Ezekiel, Solomon (DNB00)
|←Ezekiel, Abraham Ezekiel||Dictionary of National Biography, 1885-1900, Volume 18
EZEKIEL, SOLOMON (1781–1867), Jewish writer, son of Abraham Ezekiel Ezekiel [q. v.], was born at Newton Abbot, Devonshire, on 7 June 1781, and settled at Penzance as a plumber. In January 1820 he published a letter to Sir Rose Price, bart., chairman of a branch of the Society for Promoting Christianity among the Jews, who had asked for a conference with the large and wealthy Hebrew community at Penzance. In consequence of Ezekiel's letter Sir Rose Price made further reaearches, and came to the conclusion that the Jews were not yet prepared to adopt the christian faith, Ezekiel, who was a rigid observer of the rites and ceremonies of the Jewish religion, died at Penzance on 9 March 1867.

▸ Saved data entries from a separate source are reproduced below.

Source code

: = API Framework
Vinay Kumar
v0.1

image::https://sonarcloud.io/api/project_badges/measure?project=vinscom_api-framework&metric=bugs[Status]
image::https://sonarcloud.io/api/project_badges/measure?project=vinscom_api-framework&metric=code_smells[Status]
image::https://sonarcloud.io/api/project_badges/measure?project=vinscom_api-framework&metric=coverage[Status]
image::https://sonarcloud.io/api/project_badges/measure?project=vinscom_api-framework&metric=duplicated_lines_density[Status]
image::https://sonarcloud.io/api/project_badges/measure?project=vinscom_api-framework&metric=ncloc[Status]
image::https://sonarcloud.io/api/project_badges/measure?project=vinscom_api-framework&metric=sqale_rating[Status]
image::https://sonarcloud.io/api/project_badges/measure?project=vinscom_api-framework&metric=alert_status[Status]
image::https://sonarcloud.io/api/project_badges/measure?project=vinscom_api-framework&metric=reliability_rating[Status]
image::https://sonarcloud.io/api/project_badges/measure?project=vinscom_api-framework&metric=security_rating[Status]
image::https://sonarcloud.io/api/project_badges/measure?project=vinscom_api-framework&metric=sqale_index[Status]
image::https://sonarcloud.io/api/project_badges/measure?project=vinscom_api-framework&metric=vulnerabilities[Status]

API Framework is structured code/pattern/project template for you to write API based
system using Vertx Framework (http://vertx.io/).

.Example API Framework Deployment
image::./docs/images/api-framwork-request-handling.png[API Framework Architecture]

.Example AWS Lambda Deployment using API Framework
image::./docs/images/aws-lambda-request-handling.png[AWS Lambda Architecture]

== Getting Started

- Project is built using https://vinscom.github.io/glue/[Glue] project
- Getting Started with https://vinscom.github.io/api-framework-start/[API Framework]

He wrote : 1. A translation from the Hebrew of a pamphlet by the Rev. Hart Symons, containing censures of the authorised version of the holy scriptures. A reply to this, by John Rogers, canon of Exeter, was published in 1822. 2. 'The Life of Abraham' and 'The Life of Isaac,' Penzance, 1844-5, 12mo, being a series of lectures on the lives of the patriarchs, delivered before the Penzance Hebrew Society for Promoting the Diffusion of Religious Knowledge. 3, 'Lecture on the Hebrew Festivals,' Penzance, 1847, 12mo, delivered at the Penzance Literary Institute.[Jewish Chronicle, 22 March 1867, p. 6; Boase and Courtney's Bibl. Cornubiensis, pp. 145. 1178; Cat. of Printed Books in Brit. Mus.; Jacobs and Wolf's Bibl. Anglo-Judaica, No. 971.]